In a broad sense, recommender systems are algorithms that suggest relevant content to users, be it movies to watch, music to listen to, products to buy or anything else depending on the industry. They are very critical for certain industries as they can generate a huge amount of income when operating efficiently.
Customer churn (also known as customer attrition) occurs when an existing customer, user, player, subscriber or any kind of return client cancels a subscription, ends a membership, closes an account or decides to buy his or her groceries in another store. Companies can measure their customer churn rate, and by applying adequate algorithms, prevent their businesses from losing customers.
Before enrolling in the MAE program, David Pacon worked as a financial analyst for T-Mobile and had zero experience with R programming. Elshana Mammadli, the youngest member on the MAE program, obtained her BA degree in Business Administration at the ADA University in Azerbaijan. She had also had no previous experience with programming before.
What theme did you choose for your project and why?
Elshana: I was always wondering how recommendation systems work, so I chose anime movies and I worked on their recommendation. I obtained the data from an open source database called Kaggle.com.
Subject: I analyzed customer churn. The reason is very simple because I worked at T-Mobile Czech Republic as a financial analyst and I was also responsible for analyzing customer churn on a monthly basis. So, this topic is very close to me and I have previous experience with it.
Algorithm: I decided to use two algorithms which I learned during the Machine Learning class. The first one is Naive Bias classifier, which is one of the simplest Bayesian network models and assumes strong independence between the features. The second one is called a kNN algorithm, which deals with distances.

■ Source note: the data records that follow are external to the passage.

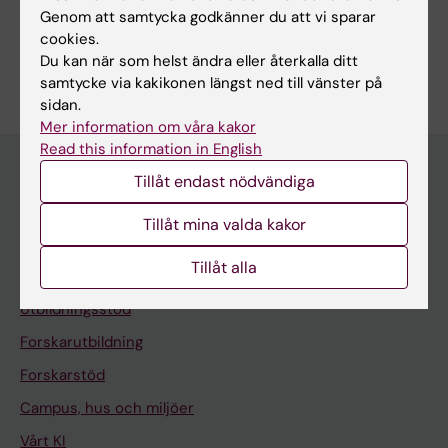
Genom att samtycka godkänner du att vi sparar
cookies.
Du kan när som helst ändra eller återkalla ditt
samtycke via kakikonen längst ned till vänster på
sidan.
Mer information om våra kakor
Read this information in English
Tillåt endast nödvändiga
Meny
Tillåt mina valda kakor
Din anställning
Tillåt alla
Stöd och verktyg
Utbildningsstöd
Forskarutbildning
Forskarstöd
Campus, hus och miljöer
Vårt KI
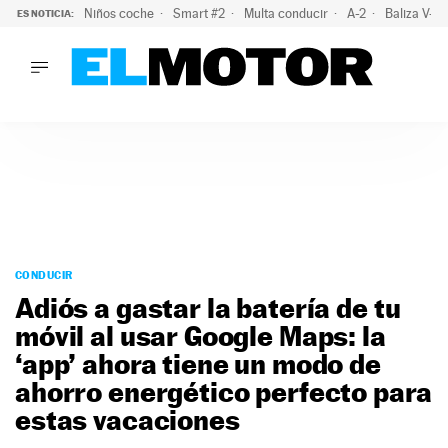
Niños coche
Smart #2
Multa conducir
A-2
Baliza V-1
ES NOTICIA:
LO ÚLTIMO
La policía advierte de este peligro y esta es una buena soluc
LO ÚLTIMO
La policía advierte de este peligro y esta es una buena soluci
ACTUALIDAD
ELÉCTRICOS
CONDUCIR
PRUEBAS
Saltar
VIRALES
al
CONDUCIR
PODCAST
contenido
Adiós a gastar la batería de tu
MOTOS
móvil al usar Google Maps: la
TECNOLOGÍA
‘app’ ahora tiene un modo de
SUPERCOCHES
MOTORTV
ahorro energético perfecto para
PREMIOS
estas vacaciones
SERVICIOS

Data: I also obtained my data from Kaggle.com. It was a standardized dataset suitable for customer churn prediction.
Outcome of the algorithms: Based on the output from my algorithms I can more easily predict whether a customer will leave the company or not because basically we are searching for the same patterns in the behavior of customers who are leaving. This may help companies to predict customer churn in a more precise way.

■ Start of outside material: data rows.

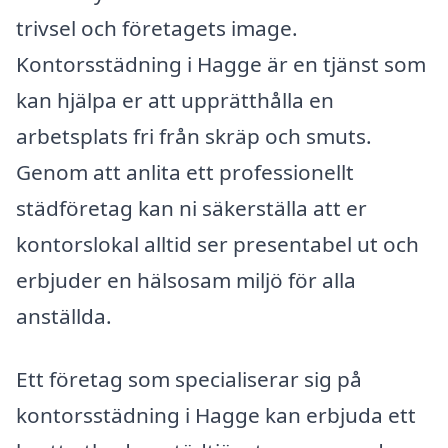
trivsel och företagets image.
Kontorsstädning i Hagge är en tjänst som
kan hjälpa er att upprätthålla en
arbetsplats fri från skräp och smuts.
Genom att anlita ett professionellt
städföretag kan ni säkerställa att er
kontorslokal alltid ser presentabel ut och
erbjuder en hälsosam miljö för alla
anställda.
Ett företag som specialiserar sig på
kontorsstädning i Hagge kan erbjuda ett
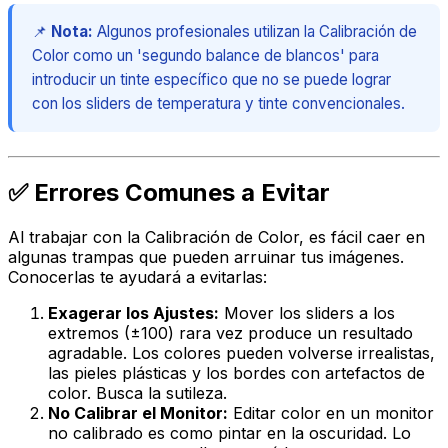
📌
Nota:
Algunos profesionales utilizan la Calibración de
Color como un 'segundo balance de blancos' para
introducir un tinte específico que no se puede lograr
con los sliders de temperatura y tinte convencionales.
✅ Errores Comunes a Evitar
Al trabajar con la Calibración de Color, es fácil caer en
algunas trampas que pueden arruinar tus imágenes.
Conocerlas te ayudará a evitarlas:
Exagerar los Ajustes:
Mover los sliders a los
extremos (±100) rara vez produce un resultado
agradable. Los colores pueden volverse irrealistas,
las pieles plásticas y los bordes con artefactos de
color. Busca la sutileza.
No Calibrar el Monitor:
Editar color en un monitor
no calibrado es como pintar en la oscuridad. Lo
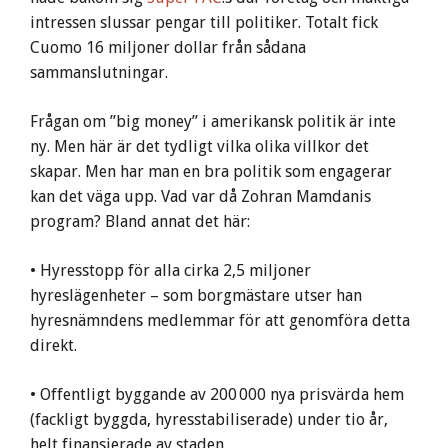
intressen slussar pengar till politiker. Totalt fick
Cuomo 16 miljoner dollar från sådana
sammanslutningar.
Frågan om ”big money” i amerikansk politik är inte
ny. Men här är det tydligt vilka olika villkor det
skapar. Men har man en bra politik som engagerar
kan det väga upp. Vad var då Zohran Mamdanis
program? Bland annat det här:
• Hyresstopp för alla cirka 2,5 miljoner
hyreslägenheter – som borgmästare utser han
hyresnämndens medlemmar för att genomföra detta
direkt.
• Offentligt byggande av 200 000 nya prisvärda hem
(fackligt byggda, hyresstabiliserade) under tio år,
helt finansierade av staden.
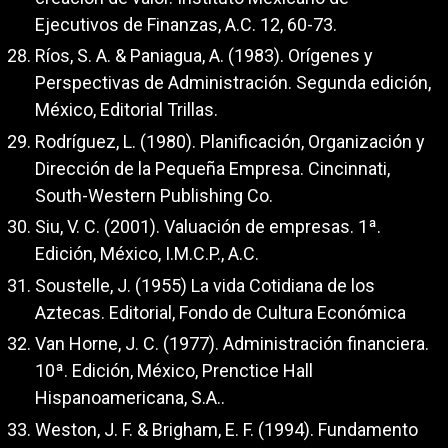
Ejecutivos de Finanzas, A.C. 12, 60-73.
Ríos, S. A. & Paniagua, A. (1983). Orígenes y
Perspectivas de Administración. Segunda edición,
México, Editorial Trillas.
Rodríguez, L. (1980). Planificación, Organización y
Dirección de la Pequeña Empresa. Cincinnati,
South-Western Publishing Co.
Siu, V. C. (2001). Valuación de empresas. 1ª.
Edición, México, I.M.C.P., A.C.
Soustelle, J. (1955) La vida Cotidiana de los
Aztecas. Editorial, Fondo de Cultura Económica
Van Horne, J. C. (1977). Administración financiera.
10ª. Edición, México, Prenctice Hall
Hispanoamericana, S.A..
Weston, J. F. & Brigham, E. F. (1994). Fundamento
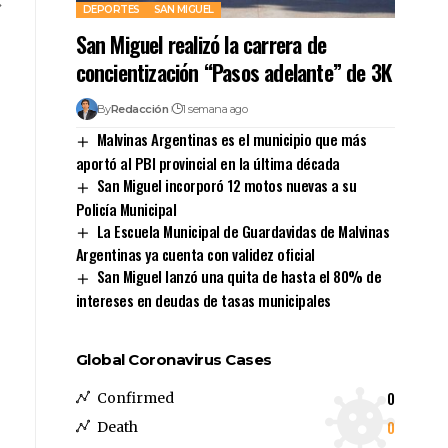
DEPORTES
SAN MIGUEL
San Miguel realizó la carrera de
concientización “Pasos adelante” de 3K
By
Redacción
1 semana ago
Malvinas Argentinas es el municipio que más
aportó al PBI provincial en la última década
San Miguel incorporó 12 motos nuevas a su
Policía Municipal
La Escuela Municipal de Guardavidas de Malvinas
Argentinas ya cuenta con validez oficial
San Miguel lanzó una quita de hasta el 80% de
intereses en deudas de tasas municipales
Global Coronavirus Cases
0
Confirmed
0
Death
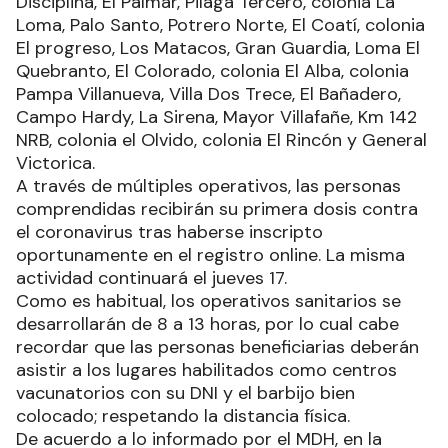
Disciplina, El Palmar, Pilagá Tercero, colonia La
Loma, Palo Santo, Potrero Norte, El Coatí, colonia
El progreso, Los Matacos, Gran Guardia, Loma El
Quebranto, El Colorado, colonia El Alba, colonia
Pampa Villanueva, Villa Dos Trece, El Bañadero,
Campo Hardy, La Sirena, Mayor Villafañe, Km 142
NRB, colonia el Olvido, colonia El Rincón y General
Victorica.
A través de múltiples operativos, las personas
comprendidas recibirán su primera dosis contra
el coronavirus tras haberse inscripto
oportunamente en el registro online. La misma
actividad continuará el jueves 17.
Como es habitual, los operativos sanitarios se
desarrollarán de 8 a 13 horas, por lo cual cabe
recordar que las personas beneficiarias deberán
asistir a los lugares habilitados como centros
vacunatorios con su DNI y el barbijo bien
colocado; respetando la distancia física.
De acuerdo a lo informado por el MDH, en la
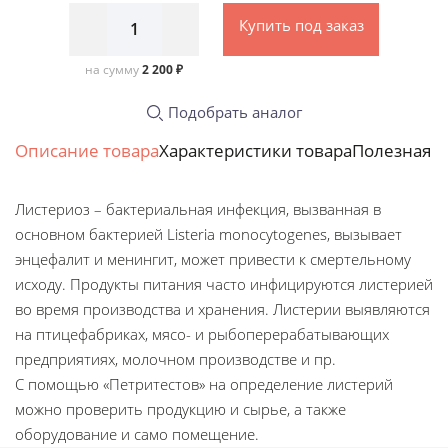
Купить под заказ
на сумму
2 200 ₽
Подобрать аналог
Описание товара
Характеристики товара
Полезная 
Листериоз – бактериальная инфекция, вызванная в
основном бактерией Listeria monocytogenes, вызывает
энцефалит и менингит, может привести к смертельному
исходу. Продукты питания часто инфицируются листерией
во время производства и хранения. Листерии выявляются
на птицефабриках, мясо- и рыбоперерабатывающих
предприятиях, молочном производстве и пр.
С помощью «Петритестов» на определение листерий
можно проверить продукцию и сырье, а также
оборудование и само помещение.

What do you need to start programming a recommender system/customer churn?
E: I firstly needed proper data with all details about anime; producers, genres, user id, user rating for each anime. Those were the main components I focused on during the recommendation. Then I downloaded data, cleaned them and made them ready for the recommendation process. Subsequently, I chose a kNN (k-nearest neighbors) algorithm to continue. In this algorithm, you choose one user and give a recommendation based on the characteristics of animes he/she watched. The characteristics that I focused on were genres, producers and ranking of anime movies.
D: I programmed everything in R, which is very useful software for data science. The biggest advantage of this software is that it is completely free and it also provides nice support, and if you are struggling with something you can simply google it and most likely you will find the answer or possible solution for your problem.
What was the most challenging part of the project?
E: My data was too big, millions of rows, which made my codes very slow, so I focused on the most frequent set of genres and producers to give the recommendation. As a result, I solved the problem, and my codes ran fast.
D: During the course we covered 9 different algorithms and it was completely up to me to choose which algorithm I wanted to apply and which data I would use. This part was pretty challenging for me because I had no experience with those algorithms or with programming in general before. Of course, the final presentation was a huge challenge as well. In the committee there were three people including the director of our program, so you wanted to simply make as good an impression as possible. However, during the course, we had highly professional support from our TA and lecturer; they were both always willing to answer our questions or arrange a Skype meeting and discuss our projects.
Do you think programming in R helped you improve your memory and/or your learning process?
E: Machine learning requires a good knowledge of R, so you need to have a solid background in R to be successful.
D: In my opinion, it surely did because if you study a problem in a theoretical way and you are just reading about the problem, you never know whether you understand the problem properly or you just pretend to understand. But, if you have to write your own program or apply your own algorithm to the real data, you will see how the algorithm indeed works and what the pros and cons are.